Nearly all The Bond Buyer's weekly yield indexes climbed this week, as tax-exempt yields grew weaker in all the week's sessions.

"The calendar is fairly large, demand is soft, and there are just not a lot of people out there clamoring for munis, unfortunately," said Evan Rourke, portfolio manager at MD Sass. "On the supply side, you still have a very large calendar. On the demand side, you don't have any natural source of demand, and the dealer community is getting ready to close up their books for the year. They're not really going to step up, so you have to find some source of demand."

"It's mostly trusts and individuals, and they're not really equipped to absorb a lot of supply quickly," Rourke said. "And you're afraid of some secondary market selling by arb accounts and other leveraged buyers, too."

Following a partial session Friday, municipal yields pushed higher by anywhere from one to three basis points in each of the sessions Monday through Wednesday. On Wednesday, however, the Port Authority of New York and New Jersey pulled a scheduled $300 million offering of taxable notes after it failed to receive any bids.

"It was a little surprising, but not shocking," Rourke said of the Port Authority deal receiving no bids. "It is a taxable deal, and I think that was part of it. There's really not that many large competitive deals being done right now either. Port Authority obviously I consider a very solid credit, but taxable munis fall into a gray area in a lot of places. It's not a big market for anybody.
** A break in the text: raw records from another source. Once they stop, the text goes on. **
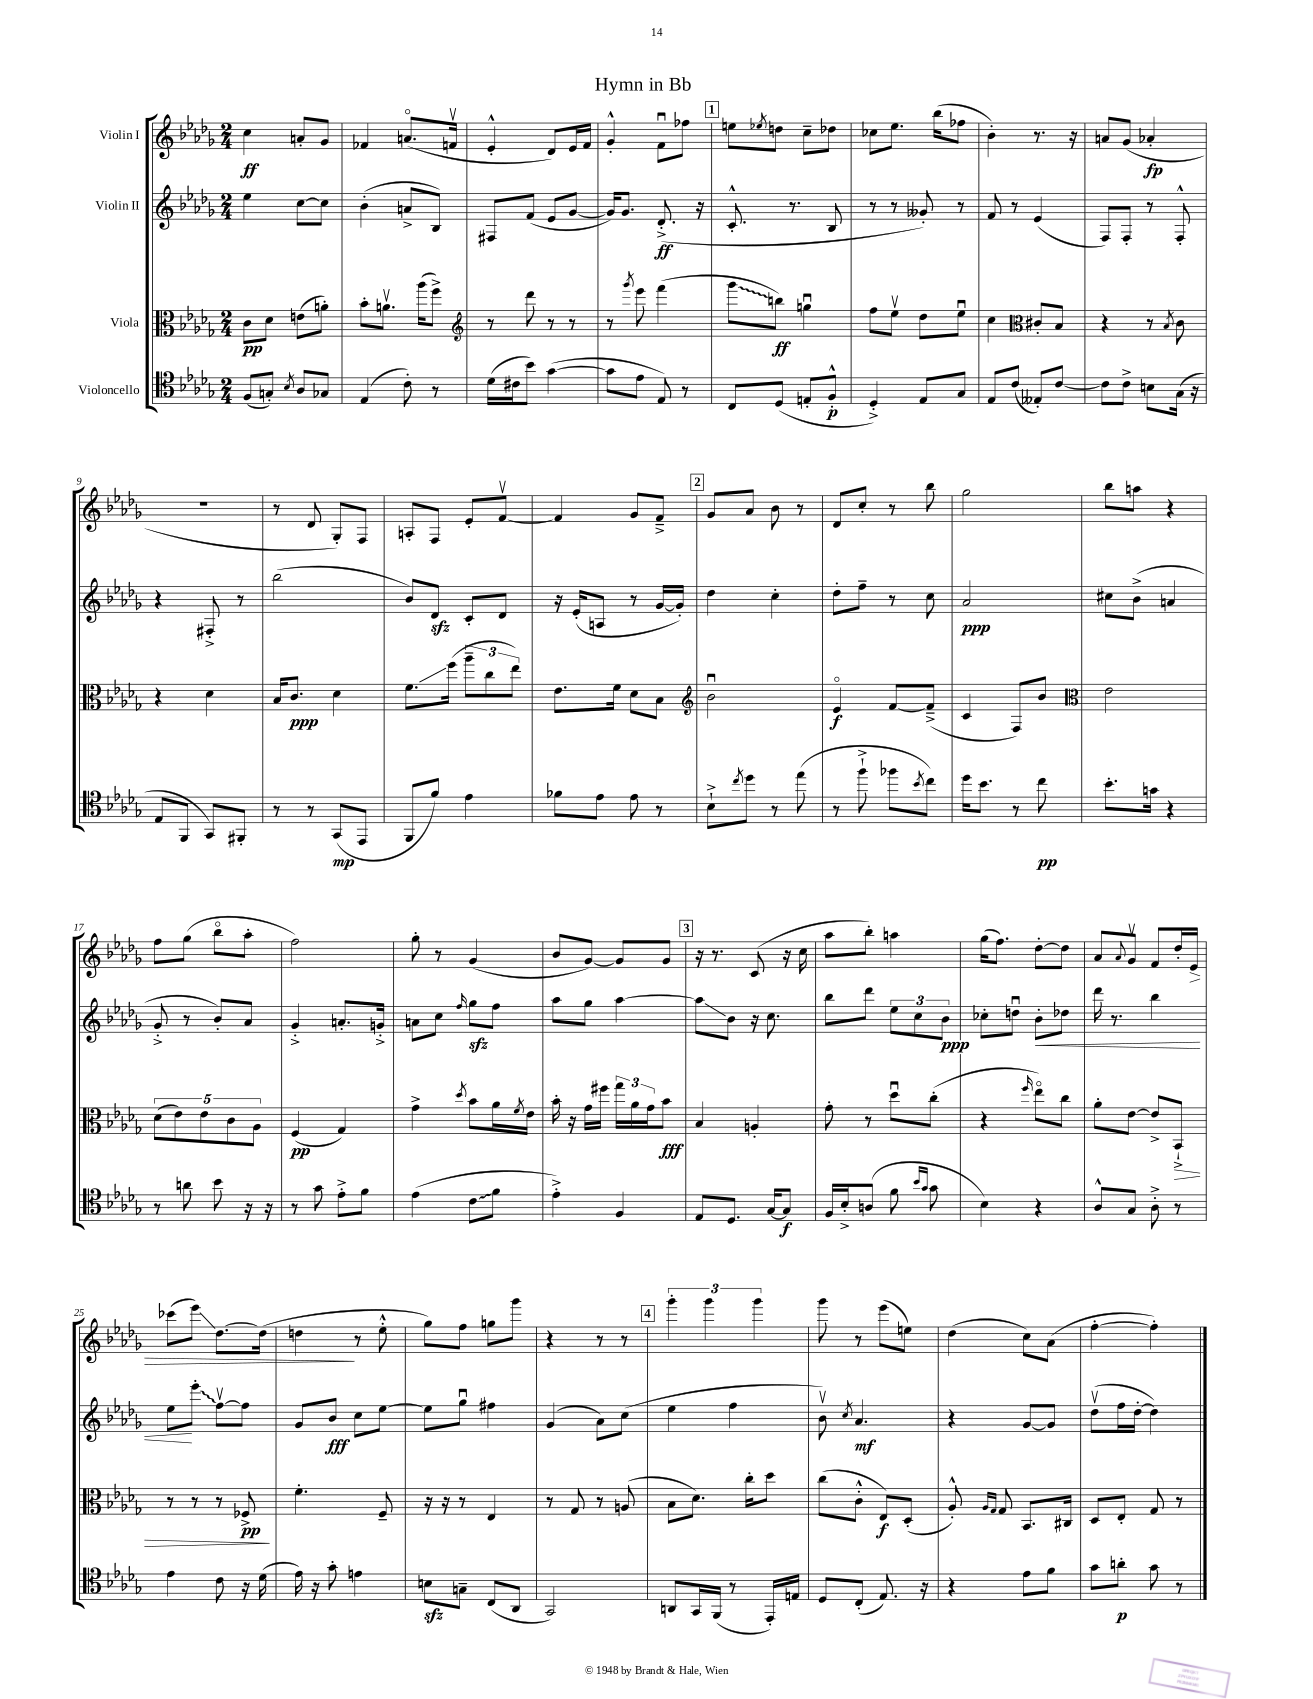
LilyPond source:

\header { title = "Hymn in Bb" }
<<
\new StaffGroup <<
\new Staff = "s0" \with { instrumentName = "Violin I" } {
    \clef treble \key des \major \numericTimeSignature \time 2/4
    c''4\ff a'8-. ges'8 |
    fes'4 a'8.\flageolet( f'16\upbow |
    ees'4-.-^ des'8) ees'16 f'16 |
    ges'4-.-^ f'8\downbow fes''8 |
    \mark \markup { \box "1" } e''8 \acciaccatura { ees''8 } d''8 c''8-- des''8 |
    ces''8 ees''8. bes''16( fes''8 |
    bes'4-.) r8. r16 |
    a'8 ges'8( aes'4-.\fp |
    R2 |
    r8 des'8 ges8-.) f8 |
    a8-. f8 ees'8-. f'8~\upbow |
    f'4 ges'8 f'8---> |
    \mark \markup { \box "2" } ges'8 aes'8 bes'8 r8 |
    des'8 c''8-. r8 bes''8 |
    ges''2 |
    bes''8 a''8 r4 |
    f''8 ges''8( bes''8\flageolet aes''8-. |
    f''2) |
    ges''8-. r8 ges'4( |
    bes'8 ges'8~) ges'8 ges'8 |
    \mark \markup { \box "3" } r16 r8. c'8( r16 c''16 |
    aes''8 bes''8-.) a''4 |
    ges''16( f''8.) des''8~-. des''8 |
    aes'8 \appoggiatura { aes'8 } ges'8\upbow f'8 des''16-. ees'16\> |
    ces'''8( ees'''8\glissando) des''8.~ des''16( |
    d''4\! r8 ees''8-.-^ |
    ges''8) f''8 g''8 ges'''8 |
    r4 r8 r8 |
    \mark \markup { \box "4" } \tuplet 3/2 { ges'''4-. ges'''4 ges'''4 } |
    ges'''8 r8 ees'''8( e''8) |
    des''4( c''8) aes'8( |
    f''4~-. f''4-.) \bar "|." |
}
\new Staff = "s1" \with { instrumentName = "Violin II" } {
    \clef treble \key des \major \numericTimeSignature \time 2/4
    ees''4 c''8~ c''8 |
    bes'4-.( a'8-> bes8) |
    fis8 f'8( ees'8 ges'8~ |
    ges'16) ges'8. des'8.-.->\ff( r16 |
    \mark \markup { \box "1" } c'8.-.-^ r8. bes8 |
    r8 r8 geses'8-.) r8 |
    f'8 r8 ees'4( |
    f8) f8-. r8 f8-.-^ |
    r4 fis8-.-> r8 |
    bes''2( |
    bes'8) des'8\sfz c'8-. des'8 |
    r16 ees'16-.( a8 r8 ges'16~ ges'16-.) |
    \mark \markup { \box "2" } des''4 c''4-. |
    des''8-. f''8-- r8 c''8 |
    aes'2\ppp |
    cis''8 bes'8->( a'4 |
    ges'8-.-> r8 bes'8-.) aes'8 |
    ges'4-.-> a'8.-. g'16-.-> |
    a'8 c''8 \grace { f''16 } ges''8\sfz f''8 |
    aes''8 ges''8 aes''4~ |
    \mark \markup { \box "3" } aes''8\glissando bes'8 r16 c''8. |
    bes''8 des'''8 \tuplet 3/2 { ees''8 c''8 bes'8\ppp } |
    ces''8-. d''8\downbow bes'8-.\< des''8 |
    des'''16 r8. bes''4 |
    ees''8\! \once \override Glissando.style = #'zigzag ees'''8-.\glissando f''8~\upbow f''8 |
    ges'8 bes'8\fff c''8 ees''8~ |
    ees''8 ges''8\downbow fis''4 |
    ges'4( aes'8) c''8( |
    \mark \markup { \box "4" } ees''4 f''4 |
    bes'8\upbow) \acciaccatura { c''8 } aes'4.\mf |
    r4 ges'8~ ges'8 |
    des''8\upbow( f''16 des''16~-. des''4) \bar "|." |
}
\new Staff = "s2" \with { instrumentName = "Viola" } {
    \clef alto \key des \major \numericTimeSignature \time 2/4
    c'8\pp des'8 e'8( a'8-.) |
    bes'8-. a'8.\upbow aes''16( f''8->) |
    \clef treble r8 des'''8 r8 r8 |
    r8 \acciaccatura { ges'''8 } ees'''8 f'''4( |
    \mark \markup { \box "1" } \once \override Glissando.style = #'zigzag ges'''8\glissando b''8\ff) g''4\downbow |
    f''8 ees''8\upbow des''8 ees''8\downbow |
    c''4 \clef alto cis'8-. bes8 |
    r4 r8 \acciaccatura { bes8 } c'8 |
    r4 des'4 |
    bes16 c'8.\ppp des'4 |
    f'8.\glissando f''16( \tuplet 3/2 { aes''8-- c''8 ees''8) } |
    ees'8. f'16 des'8 bes8 |
    \mark \markup { \box "2" } \clef treble bes'2\downbow |
    ees'4\flageolet\f f'8~ f'8--->( |
    c'4 f8) bes'8 |
    \clef alto ees'2 |
    \tuplet 5/4 { des'8( ees'8) ees'8 c'8 aes8 } |
    f4\pp( ges4) |
    ges'4-> \acciaccatura { des''8 } bes'8 aes'16 \acciaccatura { f'8 } ees'16 |
    bes'16-. r16 ges'16 fis''16 \tuplet 3/2 { ges''16 aes'16 ges'16 } bes'8\fff |
    \mark \markup { \box "3" } bes4 a4-. |
    ges'8-. r8 des''8\downbow c''8-.( |
    r4 \grace { f''16 } ees''8\flageolet) c''8 |
    aes'8-. ees'8~ ees'8-> bes,8-!->\> |
    r8 r8 r8 fes8->\pp\! |
    f'4.-. f8-- |
    r16 r16 r8 ees4 |
    r8 ges8 r8 a8( |
    \mark \markup { \box "4" } bes8 des'8.) c''16-. des''8 |
    c''8( c'8-.-^ ees8\f) des8-.( |
    aes8-.-^) \grace { aes16 ges16 } ges8 bes,8. cis16 |
    des8 ees8-. ges8 r8 \bar "|." |
}
\new Staff = "s3" \with { instrumentName = "Violoncello" } {
    \clef tenor \key des \major \numericTimeSignature \time 2/4
    f8( g8-.) \acciaccatura { bes8 } aes8 ges8 |
    ees4( c'8-.) r8 |
    des'16( cis'16 bes'8) ges'4~( |
    ges'8 ees'8 ees8) r8 |
    \mark \markup { \box "1" } c8 des8( e8-. f8-.-^\p |
    des4-.->) ees8 ges8 |
    ees8 c'8( eeses8-.) c'8~ |
    c'8 c'8-> b8 ges16( r16 |
    ees8 f,8 ges,8) fis,8-. |
    r8 r8 ges,8\mp( ees,8 |
    f,8 f'8) ees'4 |
    fes'8 ees'8 ees'8 r8 |
    \mark \markup { \box "2" } bes8-!-> \acciaccatura { c''8 } des''8 r8 ees''8( |
    r8 f''8-!-> fes''8 \acciaccatura { bes'8 } c''8) |
    des''16 bes'8. r8 c''8\pp |
    bes'8.-. g'16 r4 |
    r8 a'8 bes'8 r16 r16 |
    r8 ges'8 ees'8-.-> f'8 |
    ees'4( \once \override Glissando.style = #'zigzag c'8\glissando f'8 |
    ees'4-.->) f4 |
    \mark \markup { \box "3" } ees8 des8. ges16~ ges8\f |
    f16 bes16-.-> a8( f'8 \grace { bes'16 ges'16 } ges'8 |
    bes4) r4 |
    aes8-^ ges8 aes8-.-> r8 |
    ees'4 c'8 r16 des'16( |
    ees'16) r16 ges'8-. e'4 |
    b8\sfz g8-- c8( aes,8 |
    ges,2) |
    \mark \markup { \box "4" } a,8 ges,16 f,16( r8 ees,16-.) e16 |
    des8 c8-.( ees8.) r16 |
    r4 ees'8 f'8 |
    ges'8 a'8-.\p ges'8 r8 \bar "|." |
}
>>
>>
It's easy to see how that could get overlooked."

Yesterday, the municipal market was weaker again.

The Bond Buyer 20-bond index of 20-year general obligation bond yields rose 19 basis points this week to 5.58%, which is the highest since Oct. 16, when it reached an eight-year high of 6.01%.

The 11-bond index of higher-grade 20-year GO yields rose 18 basis points this week to 5.39%, which is the highest since Oct. 16, when it was 5.89%.

The revenue bond index of 30-year revenue bond yields rose 11 basis points this week to 6.17%, which is the highest since Oct. 16, when it reached a 13-year high of 6.48%.

The 10-year Treasury note yield declined 55 basis points to 2.54%, which is the lowest in at least 50 years.

The 30-year Treasury bond yield declined 56 basis points to 3.06%, which is an all-time low.

The 10-year Treasury has fallen 132 basis points in the past three weeks, to 2.54% this week from 3.86% on Nov. 13. At the same time, the 30-year Treasury has dropped 128 basis points, to 3.06% from 4.34% on Nov. 13.

The Bond Buyer one-year note index of one-year GO yields was unchanged this week at 1.20%.

The weekly average yield to maturity on The Bond Buyer 40-bond municipal bond index rose 13 basis points this week to 6.23%, which is the highest weekly average since the week ended Oct. 23, when it was 6.35%.